* **Belge bölümü**:
┌────────

Emsal Mahkeme Kararı İstanbul Anadolu 4. Asliye Ticaret Mahkemesi 2018/1364 E. 2020/50 K. 21.01.2020 T.

Görüntülediğiniz mahkeme kararı henüz kesinleşmemiştir. Yararlı olması amacıyla eklenmiştir.

T.C. İstanbul Anadolu 4. ASLİYE TİCARET MAHKEMESİ

ESAS NO : 2018/1364 Esas
KARAR NO : 2020/50

DAVA : İtirazın İptali (Hizmet Sözleşmesinden Kaynaklanan)

└────────

* **Çıkarılan kayıtlar**:
┌────────

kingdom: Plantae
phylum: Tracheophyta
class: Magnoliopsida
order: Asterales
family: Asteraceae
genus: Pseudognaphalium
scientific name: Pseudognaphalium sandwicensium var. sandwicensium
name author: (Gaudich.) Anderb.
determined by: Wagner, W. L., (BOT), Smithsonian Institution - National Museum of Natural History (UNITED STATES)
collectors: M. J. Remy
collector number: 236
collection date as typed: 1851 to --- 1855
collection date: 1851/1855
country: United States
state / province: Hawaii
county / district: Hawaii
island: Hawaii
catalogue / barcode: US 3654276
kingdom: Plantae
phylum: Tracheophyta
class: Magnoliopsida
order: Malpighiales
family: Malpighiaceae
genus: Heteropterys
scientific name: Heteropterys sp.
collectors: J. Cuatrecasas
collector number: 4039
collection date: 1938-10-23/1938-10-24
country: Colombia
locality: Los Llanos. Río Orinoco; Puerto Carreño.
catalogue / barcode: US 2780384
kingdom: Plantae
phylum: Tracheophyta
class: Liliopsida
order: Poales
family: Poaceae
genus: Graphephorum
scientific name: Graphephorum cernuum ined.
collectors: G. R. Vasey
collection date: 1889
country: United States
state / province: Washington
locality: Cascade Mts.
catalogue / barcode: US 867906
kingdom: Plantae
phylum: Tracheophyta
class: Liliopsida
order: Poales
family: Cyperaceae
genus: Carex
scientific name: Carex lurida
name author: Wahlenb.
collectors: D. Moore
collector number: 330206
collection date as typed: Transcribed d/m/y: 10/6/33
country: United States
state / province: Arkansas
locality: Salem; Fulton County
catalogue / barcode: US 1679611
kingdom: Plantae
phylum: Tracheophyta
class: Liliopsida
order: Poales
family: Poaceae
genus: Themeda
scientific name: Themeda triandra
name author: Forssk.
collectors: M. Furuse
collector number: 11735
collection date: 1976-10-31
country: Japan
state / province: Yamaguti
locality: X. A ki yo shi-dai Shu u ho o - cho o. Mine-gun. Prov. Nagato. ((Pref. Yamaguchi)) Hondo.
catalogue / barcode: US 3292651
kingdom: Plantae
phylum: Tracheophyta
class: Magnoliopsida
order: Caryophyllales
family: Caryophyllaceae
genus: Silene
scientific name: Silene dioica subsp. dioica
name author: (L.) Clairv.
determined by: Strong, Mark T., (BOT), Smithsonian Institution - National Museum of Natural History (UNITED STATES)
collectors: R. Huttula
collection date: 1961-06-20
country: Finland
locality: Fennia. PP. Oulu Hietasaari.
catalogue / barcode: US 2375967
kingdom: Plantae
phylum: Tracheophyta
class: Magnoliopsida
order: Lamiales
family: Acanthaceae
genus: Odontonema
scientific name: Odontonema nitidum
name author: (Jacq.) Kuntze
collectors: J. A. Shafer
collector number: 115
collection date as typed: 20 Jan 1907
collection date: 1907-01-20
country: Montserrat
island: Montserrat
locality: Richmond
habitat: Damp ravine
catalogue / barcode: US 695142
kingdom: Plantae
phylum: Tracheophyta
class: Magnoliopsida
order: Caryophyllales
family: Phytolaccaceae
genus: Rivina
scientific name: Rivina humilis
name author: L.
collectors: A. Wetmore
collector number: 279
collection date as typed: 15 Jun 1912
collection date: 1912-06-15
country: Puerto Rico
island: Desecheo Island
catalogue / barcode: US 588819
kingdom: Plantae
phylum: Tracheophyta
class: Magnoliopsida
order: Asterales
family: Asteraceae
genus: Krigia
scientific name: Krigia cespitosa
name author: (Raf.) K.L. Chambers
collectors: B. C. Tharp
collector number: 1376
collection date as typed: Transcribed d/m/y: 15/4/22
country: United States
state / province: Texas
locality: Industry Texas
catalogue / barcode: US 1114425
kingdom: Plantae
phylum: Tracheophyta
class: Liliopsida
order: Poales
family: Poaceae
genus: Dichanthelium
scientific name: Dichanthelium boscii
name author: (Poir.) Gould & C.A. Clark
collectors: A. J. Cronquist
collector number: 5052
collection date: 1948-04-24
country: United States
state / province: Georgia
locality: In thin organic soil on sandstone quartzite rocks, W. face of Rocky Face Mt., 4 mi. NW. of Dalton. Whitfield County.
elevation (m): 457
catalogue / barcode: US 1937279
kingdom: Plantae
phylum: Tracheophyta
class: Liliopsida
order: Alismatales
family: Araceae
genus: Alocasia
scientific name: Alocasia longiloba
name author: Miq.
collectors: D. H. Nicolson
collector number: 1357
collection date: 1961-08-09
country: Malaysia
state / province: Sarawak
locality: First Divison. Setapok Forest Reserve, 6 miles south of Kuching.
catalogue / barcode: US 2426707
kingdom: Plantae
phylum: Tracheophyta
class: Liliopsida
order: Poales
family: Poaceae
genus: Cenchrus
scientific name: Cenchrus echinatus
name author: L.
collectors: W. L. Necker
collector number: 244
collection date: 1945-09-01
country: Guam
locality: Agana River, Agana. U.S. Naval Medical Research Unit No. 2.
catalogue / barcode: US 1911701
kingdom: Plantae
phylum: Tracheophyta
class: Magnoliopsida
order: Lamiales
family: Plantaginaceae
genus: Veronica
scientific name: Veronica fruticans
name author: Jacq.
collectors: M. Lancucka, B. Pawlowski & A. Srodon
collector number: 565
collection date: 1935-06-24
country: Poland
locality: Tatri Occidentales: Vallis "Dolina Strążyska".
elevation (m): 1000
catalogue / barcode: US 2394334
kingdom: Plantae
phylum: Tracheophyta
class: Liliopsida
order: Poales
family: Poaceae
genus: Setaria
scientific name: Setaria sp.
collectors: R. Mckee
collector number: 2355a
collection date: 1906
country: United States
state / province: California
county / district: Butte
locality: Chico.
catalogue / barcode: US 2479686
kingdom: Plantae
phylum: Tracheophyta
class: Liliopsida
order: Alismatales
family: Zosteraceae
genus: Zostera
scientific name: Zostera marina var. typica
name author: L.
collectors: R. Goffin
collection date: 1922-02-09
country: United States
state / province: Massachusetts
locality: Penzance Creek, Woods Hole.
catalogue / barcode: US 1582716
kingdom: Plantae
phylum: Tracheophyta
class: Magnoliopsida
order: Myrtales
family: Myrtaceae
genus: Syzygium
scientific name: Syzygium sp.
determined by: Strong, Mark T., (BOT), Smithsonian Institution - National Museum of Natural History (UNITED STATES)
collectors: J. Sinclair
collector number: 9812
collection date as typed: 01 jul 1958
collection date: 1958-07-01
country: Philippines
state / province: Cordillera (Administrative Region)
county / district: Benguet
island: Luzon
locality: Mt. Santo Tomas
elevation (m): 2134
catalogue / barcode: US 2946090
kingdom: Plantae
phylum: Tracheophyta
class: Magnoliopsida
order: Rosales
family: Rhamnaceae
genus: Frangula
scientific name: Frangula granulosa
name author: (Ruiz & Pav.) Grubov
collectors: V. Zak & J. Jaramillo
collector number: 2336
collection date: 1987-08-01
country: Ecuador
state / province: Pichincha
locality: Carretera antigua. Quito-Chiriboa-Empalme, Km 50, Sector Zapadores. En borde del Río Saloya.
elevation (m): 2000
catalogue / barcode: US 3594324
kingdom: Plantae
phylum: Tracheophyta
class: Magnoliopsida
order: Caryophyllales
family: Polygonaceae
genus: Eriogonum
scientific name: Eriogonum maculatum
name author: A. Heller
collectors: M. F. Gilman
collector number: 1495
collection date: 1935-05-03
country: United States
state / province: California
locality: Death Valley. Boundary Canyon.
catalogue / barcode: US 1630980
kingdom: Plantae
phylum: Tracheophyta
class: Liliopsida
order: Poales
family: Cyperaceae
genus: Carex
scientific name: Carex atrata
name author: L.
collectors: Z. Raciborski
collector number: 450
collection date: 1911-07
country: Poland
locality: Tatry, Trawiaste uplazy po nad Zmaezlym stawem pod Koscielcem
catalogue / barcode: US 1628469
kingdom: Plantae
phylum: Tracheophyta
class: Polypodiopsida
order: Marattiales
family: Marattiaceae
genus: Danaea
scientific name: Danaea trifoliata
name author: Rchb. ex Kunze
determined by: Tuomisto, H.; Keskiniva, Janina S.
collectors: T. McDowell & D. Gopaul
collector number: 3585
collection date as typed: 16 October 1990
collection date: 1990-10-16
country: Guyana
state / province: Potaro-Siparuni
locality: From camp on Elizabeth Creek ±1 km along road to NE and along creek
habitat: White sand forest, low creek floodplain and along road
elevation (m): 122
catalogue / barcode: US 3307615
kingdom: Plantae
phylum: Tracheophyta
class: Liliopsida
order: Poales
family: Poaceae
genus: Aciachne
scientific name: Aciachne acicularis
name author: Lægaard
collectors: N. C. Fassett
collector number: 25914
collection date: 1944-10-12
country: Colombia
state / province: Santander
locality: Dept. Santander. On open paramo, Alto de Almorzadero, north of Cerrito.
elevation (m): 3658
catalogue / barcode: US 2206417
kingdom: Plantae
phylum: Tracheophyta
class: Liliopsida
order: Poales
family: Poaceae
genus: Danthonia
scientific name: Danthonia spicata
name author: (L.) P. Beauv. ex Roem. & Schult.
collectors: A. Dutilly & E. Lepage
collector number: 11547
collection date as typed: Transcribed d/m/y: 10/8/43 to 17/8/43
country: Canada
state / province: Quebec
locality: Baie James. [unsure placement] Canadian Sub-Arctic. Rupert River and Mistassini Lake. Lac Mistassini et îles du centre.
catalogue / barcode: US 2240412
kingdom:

└────────

* **Yapılacak işler**:
A: Mahkeme kararına göre şu soruları cevaplayın:
(i) Davanın esas numarası nedir?
(ii) Karar hangi tarihte verilmiştir?
(iii) Davanın konusu nedir?
B: Mahkeme kararı henüz kesinleşmemiş. Buna rağmen neden eklendiğini, kararda yazan gerekçeye dayanarak bir iki cümleyle açıklayın.
C: Mahkeme kararını güncelleyin. "Emsal Mahkeme Kararı" ile başlayıp "(Hizmet Sözleşmesinden Kaynaklanan)" ifadesine kadar süren kısmı yeniden yazın ve "Hizmet Sözleşmesinden" yerine "Eser Sözleşmesinden" koyun.

* **Cevaplar aşağıda**:
A:
(i) 2018/1364
(ii) 21.01.2020
(iii) İtirazın İptali (Hizmet Sözleşmesinden Kaynaklanan)

B: Karar henüz kesinleşmemiş olsa da yararlı olması amacıyla eklenmiştir.

C:
Emsal Mahkeme Kararı İstanbul Anadolu 4. Asliye Ticaret Mahkemesi 2018/1364 E. 2020/50 K. 21.01.2020 T.

Görüntülediğiniz mahkeme kararı henüz kesinleşmemiştir. Yararlı olması amacıyla eklenmiştir.

T.C. İstanbul Anadolu 4. ASLİYE TİCARET MAHKEMESİ

ESAS NO : 2018/1364 Esas
KARAR NO : 2020/50

DAVA : İtirazın İptali (Eser Sözleşmesinden Kaynaklanan)